Dois anos após a explosão da academia Tem Esportes, no bairro Pauliceia, em São Bernardo, moradores do local ainda sofrem as consequências da tragédia, que deixou dois mortos, 12 feridos e imóveis interditados. O terreno onde funcionava o centro de atividades esportivas segue repleto de entulho e abandonado, o que propicia, conforme os vizinhos, pontos de água parada e atrai diversos vetores.

A psicóloga Ideli Amaral dos Santos, 65, revela que desde o dia 17 de maio de 2014, data em que houve a explosão, sua vida nunca mais foi a mesma. “Os consertos (realizados pelos proprietários da academia) nos imóveis atingidos terminaram há pouco tempo, mas o terreno ainda está lá do mesmo jeito. Quando chove, enche de água. Várias pessoas já pegaram dengue. Sem falar nos ratos”, destaca a moradora de residência ao lado da academia.

O trabalho de demolição do prédio teve início em julho de 2014, no entanto, a obra foi embargada pela Justiça após moradores do entorno reivindicarem a contenção nas casas antes do processo de derrubada do restante dos escombros como forma de evitar aumento das rachaduras ou outros transtornos. “É um trauma para todos nós.
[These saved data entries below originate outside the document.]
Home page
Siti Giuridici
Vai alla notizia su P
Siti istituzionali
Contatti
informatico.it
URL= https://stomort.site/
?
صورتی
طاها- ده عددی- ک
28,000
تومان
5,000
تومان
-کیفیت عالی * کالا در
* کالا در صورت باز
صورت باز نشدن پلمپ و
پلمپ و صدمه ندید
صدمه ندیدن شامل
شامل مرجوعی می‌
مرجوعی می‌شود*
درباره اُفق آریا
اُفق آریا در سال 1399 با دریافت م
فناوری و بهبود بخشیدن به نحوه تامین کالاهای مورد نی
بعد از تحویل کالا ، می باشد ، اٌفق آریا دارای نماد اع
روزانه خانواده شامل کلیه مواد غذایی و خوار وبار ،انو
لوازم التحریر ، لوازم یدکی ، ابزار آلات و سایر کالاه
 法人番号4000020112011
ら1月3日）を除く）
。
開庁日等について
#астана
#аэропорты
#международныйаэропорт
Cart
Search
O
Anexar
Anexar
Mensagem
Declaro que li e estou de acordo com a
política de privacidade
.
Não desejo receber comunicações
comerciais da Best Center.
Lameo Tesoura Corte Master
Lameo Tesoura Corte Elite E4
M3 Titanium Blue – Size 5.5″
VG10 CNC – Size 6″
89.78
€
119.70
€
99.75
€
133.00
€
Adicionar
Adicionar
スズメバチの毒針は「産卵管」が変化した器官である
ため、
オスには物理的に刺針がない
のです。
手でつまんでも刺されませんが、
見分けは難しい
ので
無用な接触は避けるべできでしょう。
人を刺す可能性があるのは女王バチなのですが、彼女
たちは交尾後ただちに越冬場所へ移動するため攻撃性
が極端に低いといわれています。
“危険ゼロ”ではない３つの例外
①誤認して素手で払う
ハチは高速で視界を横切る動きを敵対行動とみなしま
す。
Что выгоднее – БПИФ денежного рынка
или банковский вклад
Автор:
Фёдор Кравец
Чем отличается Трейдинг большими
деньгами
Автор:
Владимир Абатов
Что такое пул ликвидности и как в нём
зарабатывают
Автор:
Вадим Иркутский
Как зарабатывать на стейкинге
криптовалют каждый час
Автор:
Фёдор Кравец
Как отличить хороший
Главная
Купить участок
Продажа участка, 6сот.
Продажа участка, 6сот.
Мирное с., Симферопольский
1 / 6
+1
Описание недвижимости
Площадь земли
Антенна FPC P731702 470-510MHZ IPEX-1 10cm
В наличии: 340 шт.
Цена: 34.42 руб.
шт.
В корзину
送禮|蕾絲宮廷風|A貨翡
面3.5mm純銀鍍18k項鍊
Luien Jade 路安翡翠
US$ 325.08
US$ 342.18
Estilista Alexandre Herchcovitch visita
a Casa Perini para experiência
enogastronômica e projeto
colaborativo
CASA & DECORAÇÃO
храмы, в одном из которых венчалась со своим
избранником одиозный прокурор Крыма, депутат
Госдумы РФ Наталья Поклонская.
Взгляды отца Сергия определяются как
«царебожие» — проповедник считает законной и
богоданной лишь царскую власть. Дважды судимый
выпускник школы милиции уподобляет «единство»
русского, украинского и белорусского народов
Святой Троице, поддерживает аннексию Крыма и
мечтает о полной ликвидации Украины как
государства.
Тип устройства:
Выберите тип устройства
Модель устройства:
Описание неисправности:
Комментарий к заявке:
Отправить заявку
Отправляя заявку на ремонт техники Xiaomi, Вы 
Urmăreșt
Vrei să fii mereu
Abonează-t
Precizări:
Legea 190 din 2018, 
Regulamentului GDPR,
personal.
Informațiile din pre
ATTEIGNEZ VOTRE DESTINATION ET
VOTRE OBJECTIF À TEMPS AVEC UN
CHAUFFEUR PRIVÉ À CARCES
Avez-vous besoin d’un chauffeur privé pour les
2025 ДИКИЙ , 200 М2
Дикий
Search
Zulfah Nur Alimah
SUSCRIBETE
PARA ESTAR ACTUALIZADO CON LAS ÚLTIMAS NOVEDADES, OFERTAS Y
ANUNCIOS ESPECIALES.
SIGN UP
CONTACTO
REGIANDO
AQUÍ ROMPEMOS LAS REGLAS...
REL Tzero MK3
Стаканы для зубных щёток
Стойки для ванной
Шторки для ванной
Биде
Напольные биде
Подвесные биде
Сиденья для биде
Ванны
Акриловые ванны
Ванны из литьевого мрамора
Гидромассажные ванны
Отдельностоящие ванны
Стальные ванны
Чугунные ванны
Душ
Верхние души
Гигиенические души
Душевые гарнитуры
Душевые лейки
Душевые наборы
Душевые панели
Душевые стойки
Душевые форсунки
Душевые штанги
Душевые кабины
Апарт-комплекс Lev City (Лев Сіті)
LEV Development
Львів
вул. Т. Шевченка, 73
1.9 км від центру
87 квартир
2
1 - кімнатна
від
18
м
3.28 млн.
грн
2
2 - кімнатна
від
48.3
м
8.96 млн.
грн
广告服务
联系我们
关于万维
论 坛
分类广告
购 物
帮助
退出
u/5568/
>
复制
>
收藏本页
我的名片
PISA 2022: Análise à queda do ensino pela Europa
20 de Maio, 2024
Tem uma parede colada nas nossas casas que não pode ser derrubada, porque a estrutura está muito frágil e com rachaduras”, afirma Ideli.

Laudo feito pelo IC (Instituto de Criminalística) sobre o acidente apontou que vazamento de gás provocado por fissuras nas tubulações que transportavam o combustível foi a causa da explosão da academia. Dessa forma, o inquérito da Polícia Civil sobre o caso concluiu que o acidente foi de característica culposa, ou seja, quando não há intenção.

Uma das vítimas fatais foi o torneiro mecânico Marcos Aparecido Pardim, 50 anos, que era vizinho da academia e foi atingido pela explosão quando estendia roupas no quintal de casa. A professora de natação Hélne Boriczeski Alvez, 26, também morreu em decorrência do acidente.

A direção da Tem Esportes prestou assistência às pessoas atingidas – feridos, parentes dos mortos ou moradores das casas vizinhas que ficaram desabrigados durante a interdição da Defesa Civil. As vítimas entraram com ação na Justiça cobrando indenizações, no entanto, ainda não houve definição.